The beginning of a new END ??

Nomura May Sell Units to Raise Cash After Fourth Straight Loss

Nomura Holdings Inc. said it may sell businesses to raise capital and will cut executive pay after posting a fourth straight quarterly deficit on trading losses and costs to acquire parts of Lehman Brothers Holdings Inc.

Japan’s largest brokerage will divide itself into “core” and “non-core” operations and may sell some units, Chief Financial Officer Masafumi Nakada said at a press briefing in Tokyo. Nomura today reported a record 342.9 billion yen ($3.8 billion) deficit in the fiscal third quarter.

The company posted a trading loss of 134.5 billion yen, compared with a 65.1 billion yen profit a year earlier, as the MSCI World Index dropped 22 percent. Chief Executive Officer Kenichi Watanabe has flagged costs of $2 billion to take over Lehman’s Asian and European units and has said he isn’t sure when the purchase will start generating earnings.

“Major factors behind the group’s trading losses were the failures of hedging and arbitrage strategies,” Standard & Poor’s said in a statement cutting its rating on Nomura one grade to BBB+. “The rising costs associated with the acquisition of the business units of Lehman Brothers also pose additional risks.”

Nomura will eliminate executives’ annual bonuses and cut their monthly pay as much as 30 percent as it aims to reduce costs by 10 percent in the fiscal year starting April 1, Nakada said. He said details for a capital-raising plan have not yet been decided.

The company’s four straight quarterly losses compare with five at New York-based Citigroup Inc. and six for Merrill Lynch & Co., the Wall Street firm acquired by Bank of America Corp. in a deal that’s sparked anger from investors.

Revenue Evaporates

Revenue plunged 99 percent to 2.7 billion yen in the three months ended Dec. 31 from a year earlier. Brokerage commissions declined 29 percent to 73.4 billion yen as investors shunned the stock market, causing the average daily value of shares traded on the Tokyo Stock Exchange to drop 33 percent from a year earlier.

“We posted a big net loss because of unprecedented turmoil in the third quarter,” CEO Watanabe said in a statement. “But our financial base is still strong and we can see synergies in cross-border mergers and acquisitions from merging with Lehman.”

Watanabe, who joined Nomura in 1975 and became CEO in April 2008, didn’t attend the press briefing.

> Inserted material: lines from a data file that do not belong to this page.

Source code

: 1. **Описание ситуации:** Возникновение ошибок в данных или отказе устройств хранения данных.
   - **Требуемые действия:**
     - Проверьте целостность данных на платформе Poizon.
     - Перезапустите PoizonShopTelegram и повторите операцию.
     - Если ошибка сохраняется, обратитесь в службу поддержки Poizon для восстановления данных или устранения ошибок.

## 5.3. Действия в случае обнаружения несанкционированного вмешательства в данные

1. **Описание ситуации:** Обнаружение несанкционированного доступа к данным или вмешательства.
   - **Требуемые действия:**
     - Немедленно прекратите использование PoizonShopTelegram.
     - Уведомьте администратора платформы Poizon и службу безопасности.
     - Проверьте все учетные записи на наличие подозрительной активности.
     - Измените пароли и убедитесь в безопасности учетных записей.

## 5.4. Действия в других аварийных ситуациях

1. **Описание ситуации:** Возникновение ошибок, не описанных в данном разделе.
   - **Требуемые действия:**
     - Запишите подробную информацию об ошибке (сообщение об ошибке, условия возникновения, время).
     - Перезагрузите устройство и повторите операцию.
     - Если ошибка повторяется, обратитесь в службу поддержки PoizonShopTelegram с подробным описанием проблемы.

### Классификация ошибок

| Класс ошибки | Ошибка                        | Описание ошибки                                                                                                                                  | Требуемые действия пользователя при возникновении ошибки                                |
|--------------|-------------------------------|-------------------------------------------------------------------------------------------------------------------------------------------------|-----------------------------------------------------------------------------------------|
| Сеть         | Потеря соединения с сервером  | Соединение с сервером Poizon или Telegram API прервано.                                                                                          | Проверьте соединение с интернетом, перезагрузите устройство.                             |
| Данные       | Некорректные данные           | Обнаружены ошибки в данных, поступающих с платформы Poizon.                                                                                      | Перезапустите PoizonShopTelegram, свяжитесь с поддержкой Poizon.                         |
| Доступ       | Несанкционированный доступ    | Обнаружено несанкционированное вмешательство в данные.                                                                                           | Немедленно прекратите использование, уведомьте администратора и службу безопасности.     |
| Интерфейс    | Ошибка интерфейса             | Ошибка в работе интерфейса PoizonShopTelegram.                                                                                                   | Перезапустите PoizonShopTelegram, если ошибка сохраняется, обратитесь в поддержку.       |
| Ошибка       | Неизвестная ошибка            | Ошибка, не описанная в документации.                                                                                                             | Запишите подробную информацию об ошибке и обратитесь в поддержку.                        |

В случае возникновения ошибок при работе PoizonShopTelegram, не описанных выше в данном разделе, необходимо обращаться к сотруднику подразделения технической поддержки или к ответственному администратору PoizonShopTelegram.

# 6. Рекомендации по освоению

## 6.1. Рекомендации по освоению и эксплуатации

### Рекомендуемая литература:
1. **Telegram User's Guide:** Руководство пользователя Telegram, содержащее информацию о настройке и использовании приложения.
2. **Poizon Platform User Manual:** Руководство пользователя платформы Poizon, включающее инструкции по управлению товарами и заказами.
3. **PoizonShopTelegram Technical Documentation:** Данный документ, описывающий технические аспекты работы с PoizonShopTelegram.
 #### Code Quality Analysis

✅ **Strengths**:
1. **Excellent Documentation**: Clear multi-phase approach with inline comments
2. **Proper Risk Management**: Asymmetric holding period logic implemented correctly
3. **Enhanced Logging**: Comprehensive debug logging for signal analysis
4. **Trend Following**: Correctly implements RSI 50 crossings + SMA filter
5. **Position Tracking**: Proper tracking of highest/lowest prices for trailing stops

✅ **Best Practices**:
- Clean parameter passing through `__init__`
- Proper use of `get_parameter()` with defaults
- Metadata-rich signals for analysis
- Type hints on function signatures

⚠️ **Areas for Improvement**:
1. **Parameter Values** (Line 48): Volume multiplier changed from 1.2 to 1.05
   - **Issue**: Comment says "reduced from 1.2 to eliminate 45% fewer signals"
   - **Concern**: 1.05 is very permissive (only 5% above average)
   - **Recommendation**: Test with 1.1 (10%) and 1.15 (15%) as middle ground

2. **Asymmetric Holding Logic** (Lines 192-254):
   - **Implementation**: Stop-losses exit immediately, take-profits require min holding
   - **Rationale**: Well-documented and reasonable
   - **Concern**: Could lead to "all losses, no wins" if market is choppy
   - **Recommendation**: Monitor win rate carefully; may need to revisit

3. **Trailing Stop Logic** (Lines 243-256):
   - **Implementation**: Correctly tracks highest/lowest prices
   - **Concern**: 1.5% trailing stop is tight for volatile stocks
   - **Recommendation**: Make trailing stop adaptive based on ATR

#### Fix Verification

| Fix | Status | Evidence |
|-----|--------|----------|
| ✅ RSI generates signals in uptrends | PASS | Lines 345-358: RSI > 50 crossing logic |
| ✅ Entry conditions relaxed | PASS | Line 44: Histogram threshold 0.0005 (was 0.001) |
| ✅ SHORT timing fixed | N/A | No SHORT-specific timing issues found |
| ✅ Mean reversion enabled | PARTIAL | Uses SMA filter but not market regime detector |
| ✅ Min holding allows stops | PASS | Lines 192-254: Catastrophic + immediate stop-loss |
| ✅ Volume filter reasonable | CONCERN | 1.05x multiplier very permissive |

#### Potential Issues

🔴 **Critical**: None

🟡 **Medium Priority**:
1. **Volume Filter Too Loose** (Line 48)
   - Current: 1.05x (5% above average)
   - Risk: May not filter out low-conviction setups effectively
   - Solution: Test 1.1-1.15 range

Nomura fell 59 percent in Tokyo trading during the past 12 months and climbed 4.9 percent today to close at 639 yen before the latest financial results were reported.

Labor Costs Surge

“Nomura’s heavy losses leave no doubt that the global financial crisis has caught up with Japan,” said Neil Katkov, head of Asia research at Celent LLC in Tokyo. “Similar bad news can be expected from other Japanese securities firms, large and small.”

The firm, which agreed to take over about 8,000 employees from Lehman, said labor costs in the third quarter surged 73 percent. The company said last month it would fire as many as 1,000 employees in London, including former Lehman employees.

It also is eliminating more than 100 positions in Asia and cutting at least 100 jobs in Tokyo, mainly among former Lehman employees, two people familiar with the situation said Dec. 9.

Nomura will also cut its full-year dividend to 25.5 yen per share, from 34 yen a year earlier.

The company has previously announced it will raise about $6 billion of capital after about $4.4 billion of losses and writedowns tied to the global credit crisis.

Nomura booked a 32.3 billion yen loss linked to Bernard Madoff’s investment funds and lost 43.1 billion yen on Icelandic bank bonds. It booked a loss from its stake in New York-based Fortress Investment Group LLC of 62.3 billion yen.